Andrei Karpathy has a new source of anxiety. The former AI director at Tesla and co-founder of OpenAI says he gets anxious whenever he doesn’t use up his entire AI token budget. This is the same creeping anxiety I felt as a PhD student watching my GPU sit idle between experiments. “You get anxious when your GPU isn’t working,” he said on the No Priors podcast. “Now it’s not a flop issue, it’s a token issue.”That’s an obvious detail. Tokens are the units that AI companies like OpenAI and Anthropic use to measure their models, and each token is roughly four characters. For Karpathy, leaving anything on the table now feels like missing out on a rep. “I get anxious when I have subscription fees left over,” he said. “That means you’re not maximizing your token throughput.”

Karpathy switches between: codex and claude to avoid reaching the limit

His solution is practical. I keep switching tools. When the quota on one platform becomes low, he moves to another platform. “If you run out of codex allocation, you should switch to Claude,” he said. This approach says a lot about where his head is. This isn’t someone experimenting with AI on the side. It’s someone who has internalized spending tokens as an indicator of performance, similar to how athletes track their reps or traders monitor position sizes.

A man who felt he was behind as a programmer is now on the offensive.

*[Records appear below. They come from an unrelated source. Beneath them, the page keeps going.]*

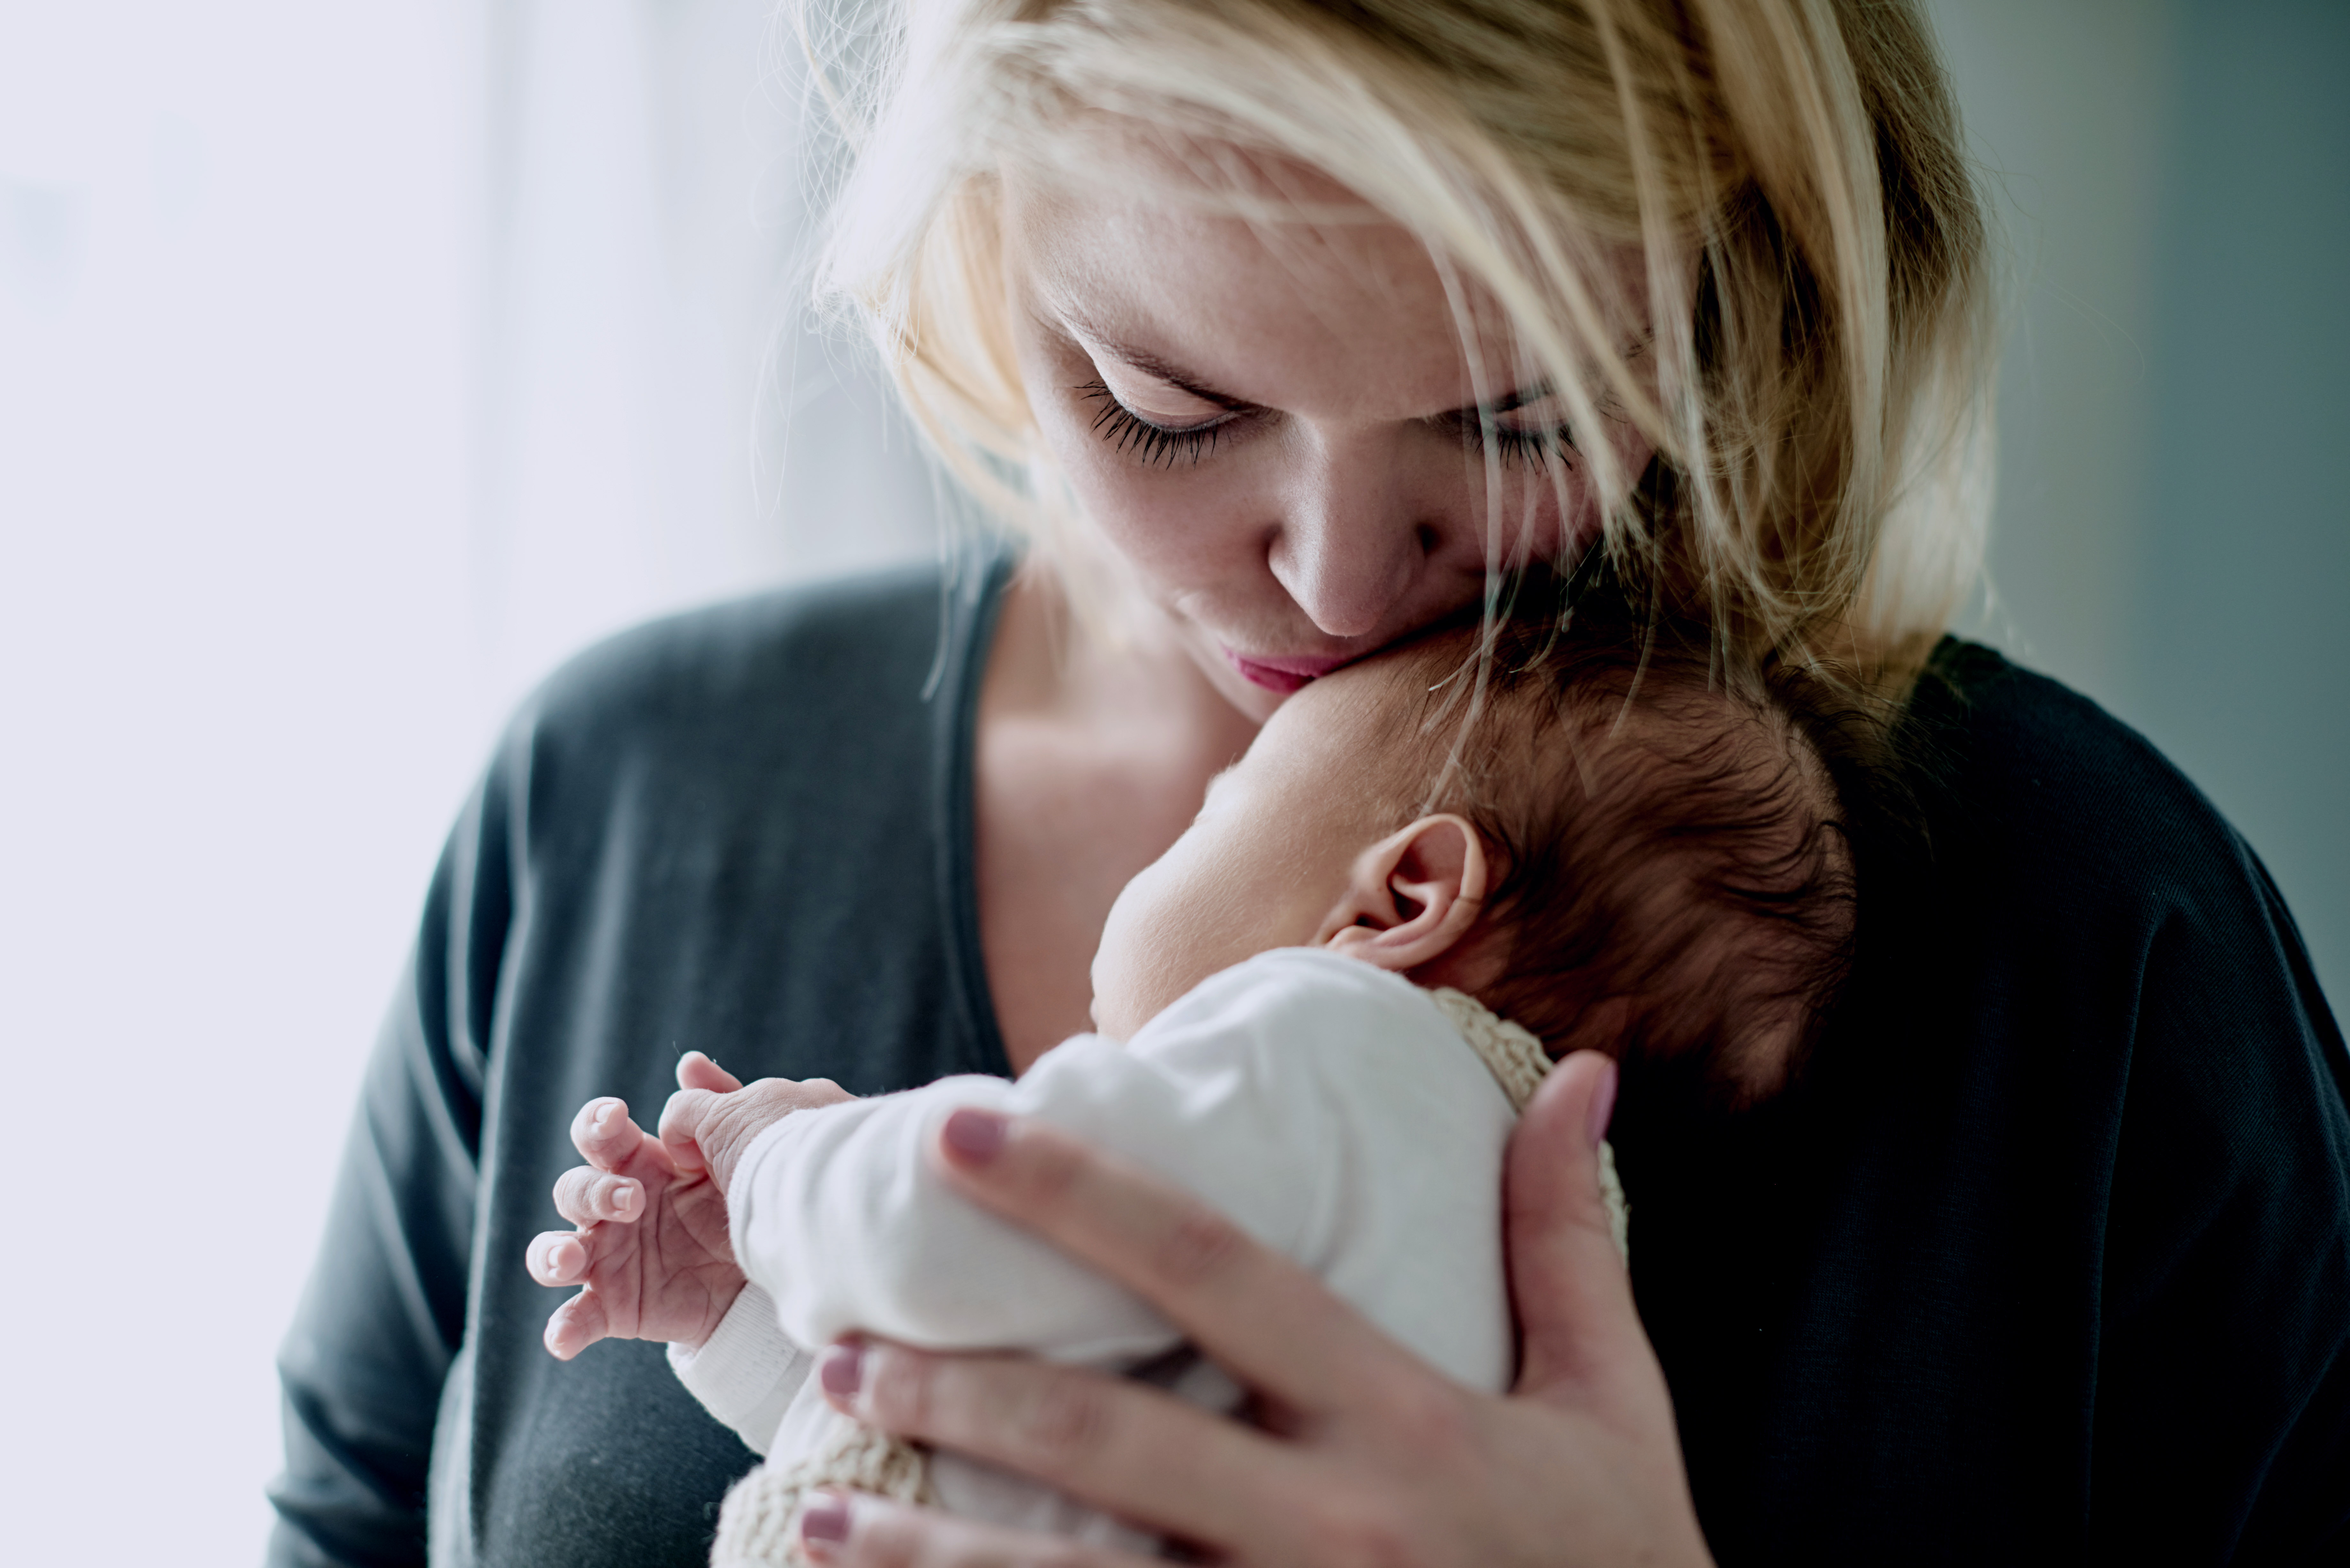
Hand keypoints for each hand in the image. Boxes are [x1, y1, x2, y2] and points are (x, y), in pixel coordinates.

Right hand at [527, 1053, 849, 1357]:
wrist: (780, 1263)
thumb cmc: (752, 1193)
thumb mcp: (741, 1145)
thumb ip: (715, 1106)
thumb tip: (690, 1062)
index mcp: (641, 1162)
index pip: (599, 1135)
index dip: (596, 1124)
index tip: (615, 1122)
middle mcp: (617, 1208)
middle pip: (572, 1189)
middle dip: (592, 1190)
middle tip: (633, 1200)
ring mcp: (611, 1259)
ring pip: (554, 1252)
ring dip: (552, 1254)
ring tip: (571, 1260)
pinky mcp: (617, 1308)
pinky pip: (576, 1319)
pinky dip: (563, 1329)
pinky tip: (562, 1337)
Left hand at [791, 1052, 1713, 1566]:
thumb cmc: (1621, 1561)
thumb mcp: (1615, 1404)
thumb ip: (1565, 1240)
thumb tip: (1577, 1073)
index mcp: (1403, 1418)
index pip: (1212, 1272)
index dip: (1080, 1193)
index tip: (964, 1131)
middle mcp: (1328, 1523)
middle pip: (1104, 1435)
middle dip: (960, 1385)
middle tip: (845, 1348)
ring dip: (930, 1547)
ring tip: (825, 1497)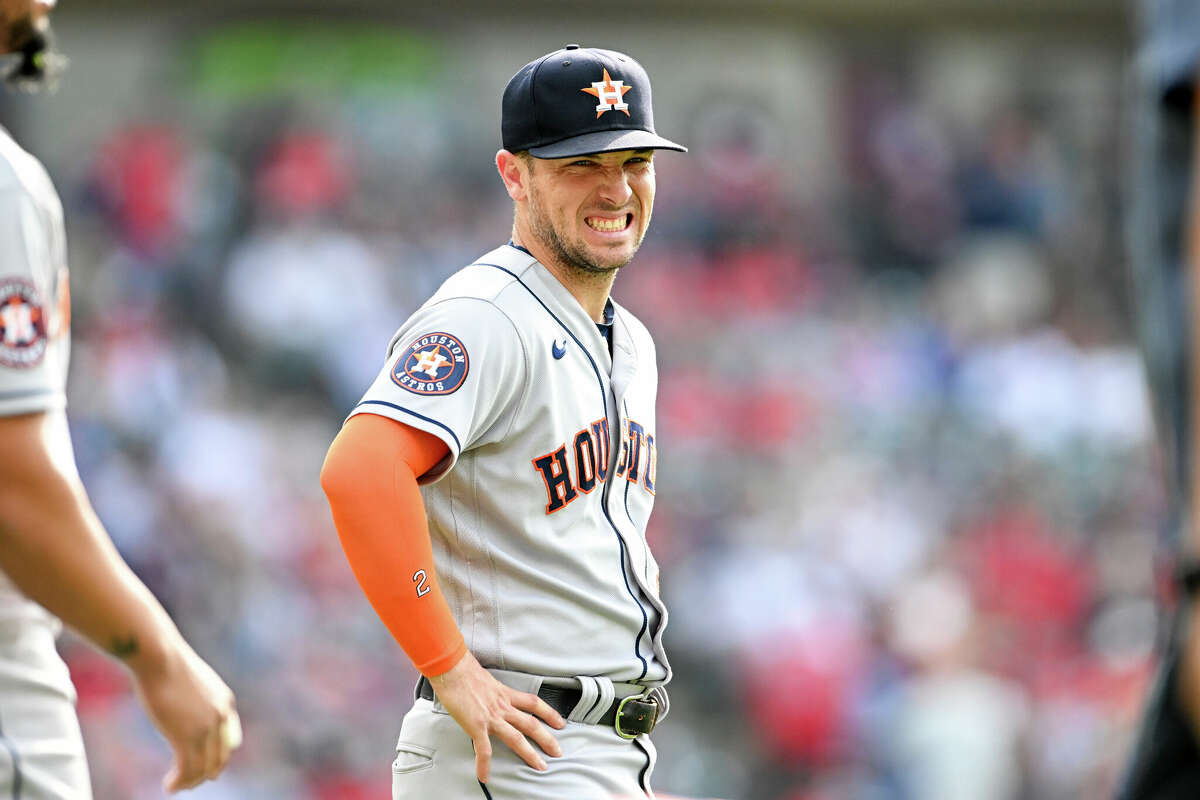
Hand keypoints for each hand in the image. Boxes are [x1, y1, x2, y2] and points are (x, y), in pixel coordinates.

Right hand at [129, 642, 239, 792]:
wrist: (158, 656)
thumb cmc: (166, 663)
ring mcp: (205, 727)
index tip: (205, 764)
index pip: (229, 738)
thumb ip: (194, 698)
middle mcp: (221, 716)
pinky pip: (187, 769)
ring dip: (190, 781)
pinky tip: (169, 786)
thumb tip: (183, 707)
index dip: (217, 755)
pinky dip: (179, 782)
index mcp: (225, 701)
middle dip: (206, 772)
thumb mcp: (190, 680)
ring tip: (177, 786)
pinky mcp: (186, 736)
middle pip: (220, 756)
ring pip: (204, 767)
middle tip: (191, 781)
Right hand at [428, 651, 565, 782]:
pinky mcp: (477, 726)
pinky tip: (485, 775)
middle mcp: (502, 706)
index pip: (534, 703)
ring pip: (517, 738)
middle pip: (531, 723)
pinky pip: (484, 750)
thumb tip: (489, 696)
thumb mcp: (486, 679)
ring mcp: (491, 717)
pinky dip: (484, 765)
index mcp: (504, 694)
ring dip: (530, 753)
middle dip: (547, 739)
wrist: (452, 668)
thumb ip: (491, 691)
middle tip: (557, 751)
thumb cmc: (463, 671)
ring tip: (540, 766)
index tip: (559, 723)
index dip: (549, 713)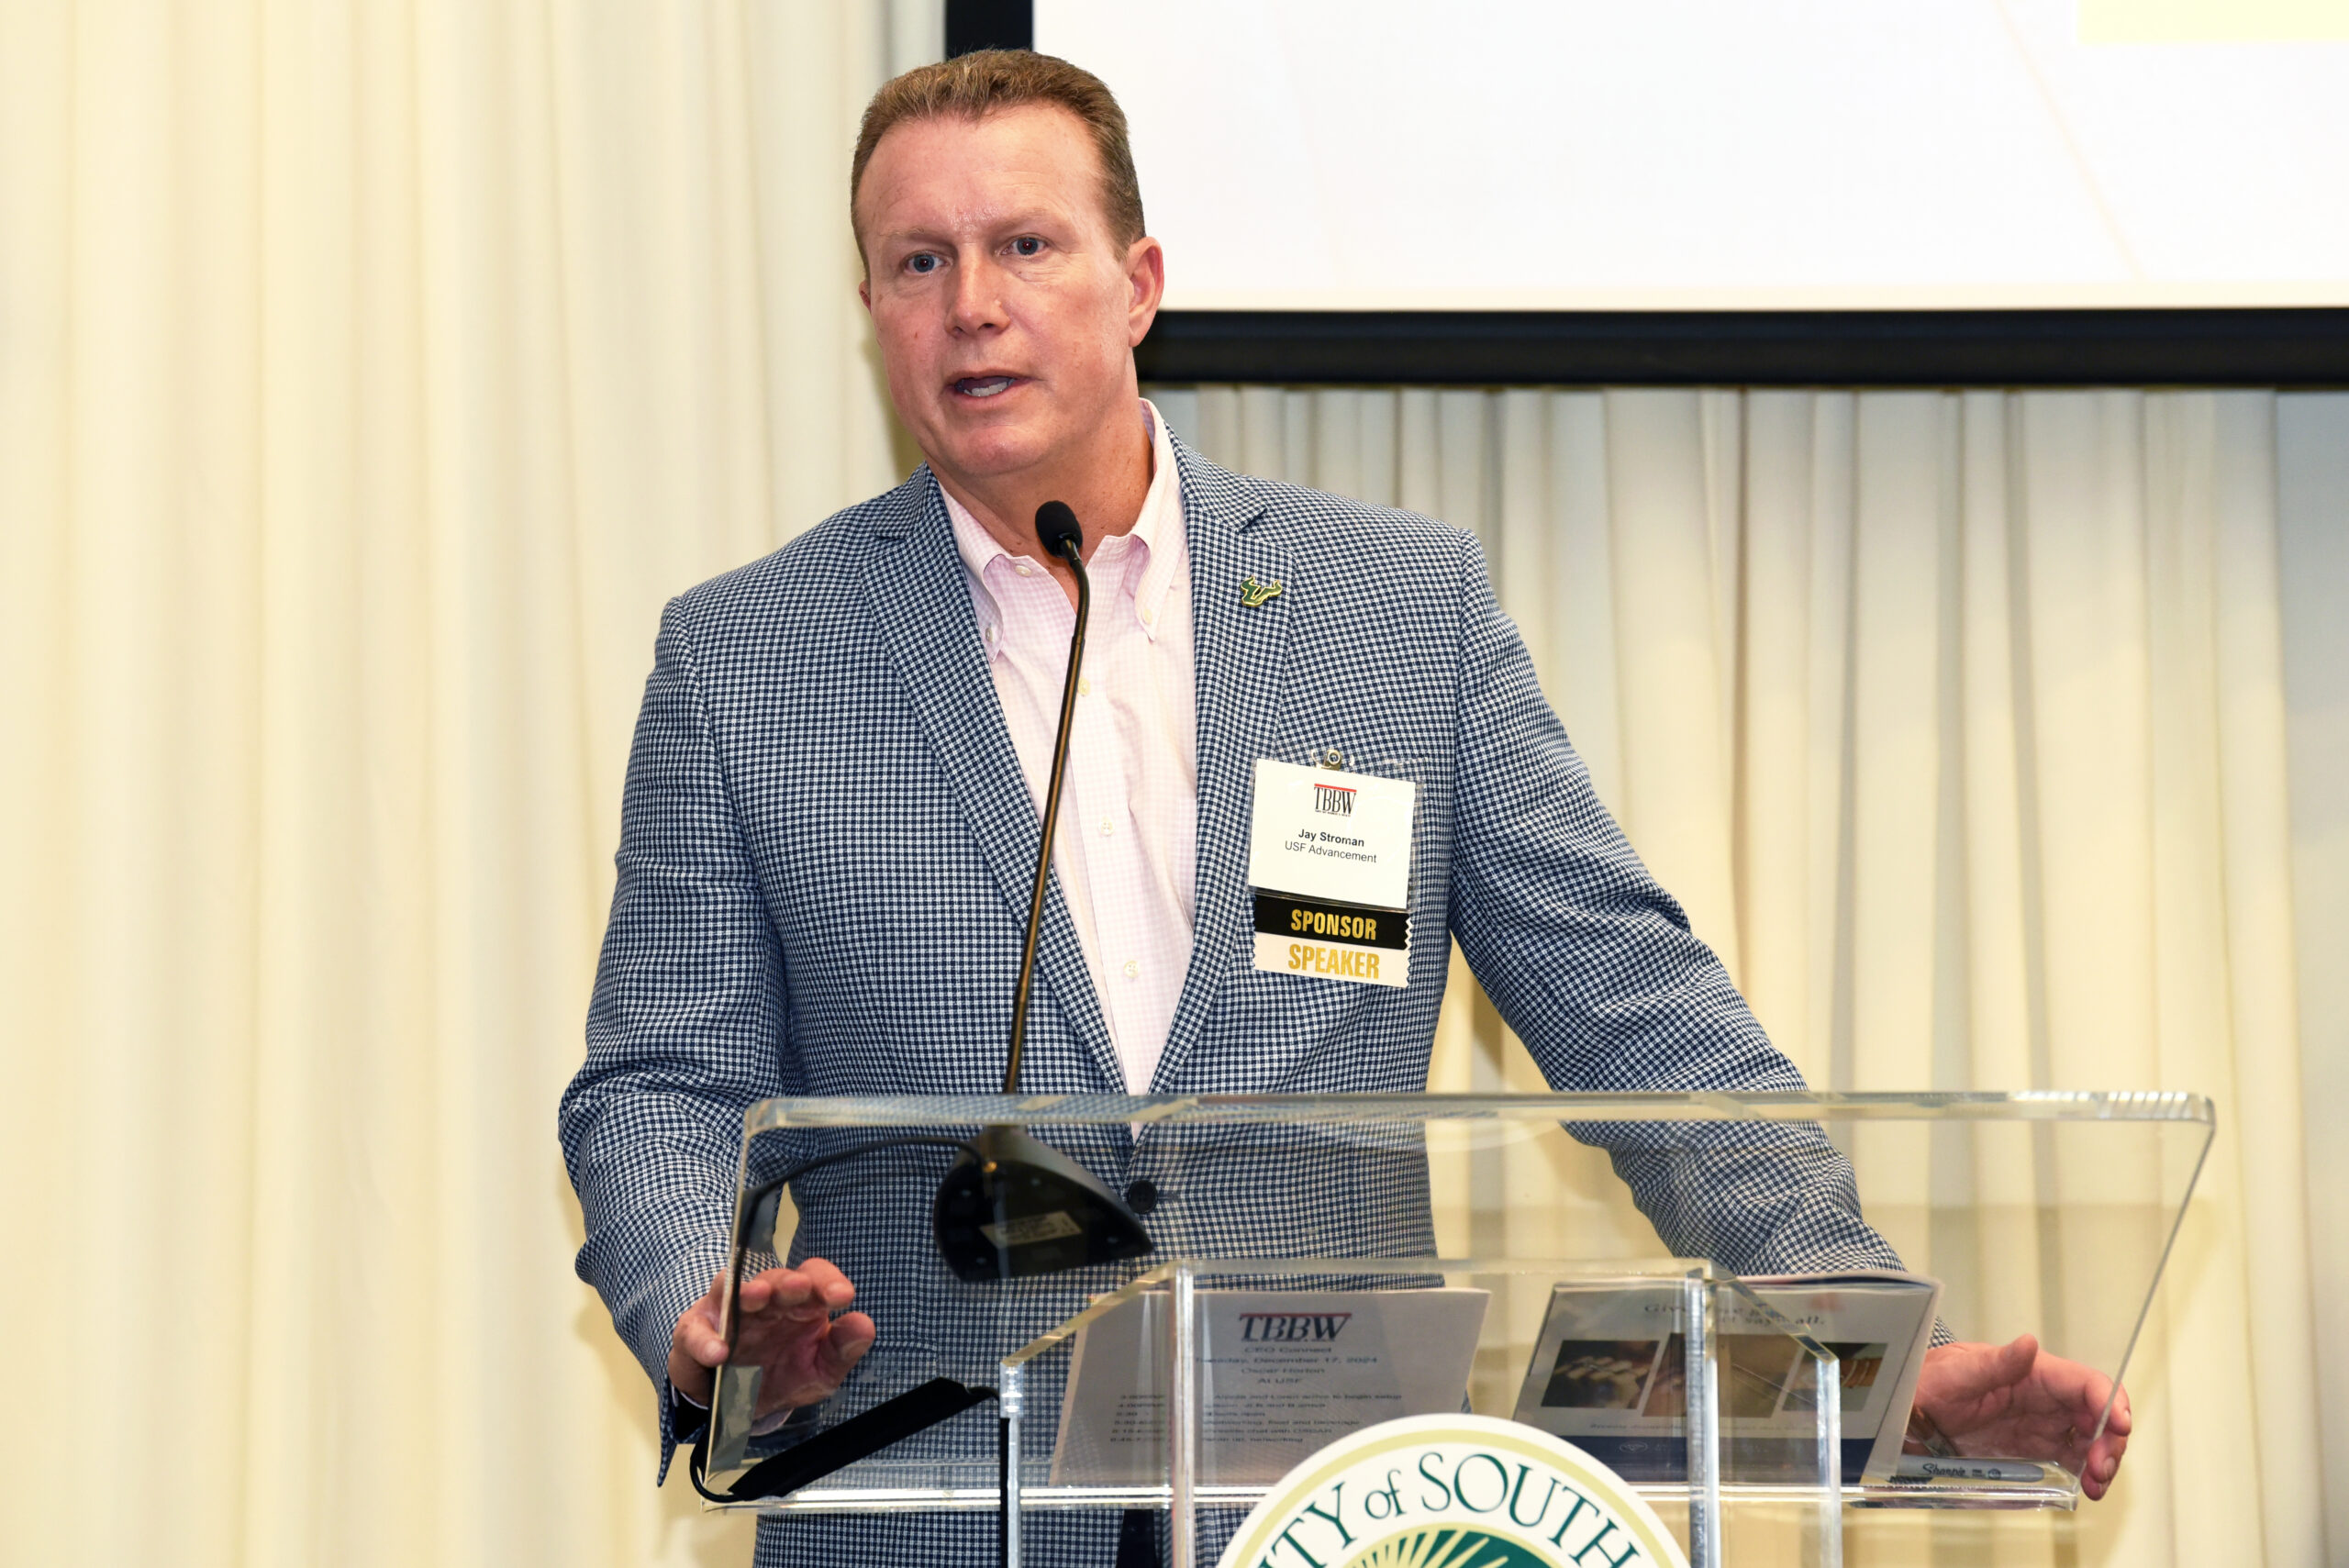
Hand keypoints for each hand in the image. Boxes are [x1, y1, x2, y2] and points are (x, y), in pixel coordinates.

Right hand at [667, 1258, 875, 1421]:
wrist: (736, 1406)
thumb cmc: (782, 1375)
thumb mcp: (820, 1371)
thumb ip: (842, 1350)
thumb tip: (865, 1325)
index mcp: (800, 1304)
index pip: (814, 1277)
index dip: (828, 1281)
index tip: (842, 1296)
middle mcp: (765, 1300)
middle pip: (775, 1278)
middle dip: (787, 1281)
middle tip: (798, 1288)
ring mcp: (727, 1312)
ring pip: (732, 1290)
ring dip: (744, 1291)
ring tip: (756, 1297)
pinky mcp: (695, 1332)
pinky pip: (696, 1332)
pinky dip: (706, 1340)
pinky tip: (718, 1352)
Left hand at [1910, 1334, 2130, 1499]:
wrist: (1906, 1411)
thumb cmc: (1927, 1383)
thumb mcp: (1954, 1372)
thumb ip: (1993, 1363)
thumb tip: (2029, 1344)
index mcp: (2032, 1372)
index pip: (2084, 1382)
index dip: (2110, 1401)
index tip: (2121, 1426)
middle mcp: (2045, 1397)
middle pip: (2099, 1414)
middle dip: (2112, 1440)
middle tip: (2101, 1468)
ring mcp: (2042, 1425)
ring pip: (2093, 1440)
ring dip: (2104, 1460)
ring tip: (2094, 1484)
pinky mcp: (2035, 1449)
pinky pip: (2073, 1460)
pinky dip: (2087, 1474)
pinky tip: (2086, 1488)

This is in contrast to December, when Karpathy posted that he had “never felt so far behind as a programmer” and called the moment a “magnitude 9 earthquake” and AI tools “powerful alien tools handed to us without manuals.” The post caught the industry by surprise. If someone like Karpathy feels lost, what does that mean for others? A token anxiety flips the script. He no longer feels overwhelmed by what he lacks. He is uncomfortable leaving it unused.Karpathy is not alone in thinking this way. Nvidia CEO Jensen Huang recently said he expects an engineer making $500,000 to spend $250,000 of that on tokens. The implication is clear. Silicon Valley’s new calculus is that the effort you put into your AI budget is just as important as your own effort.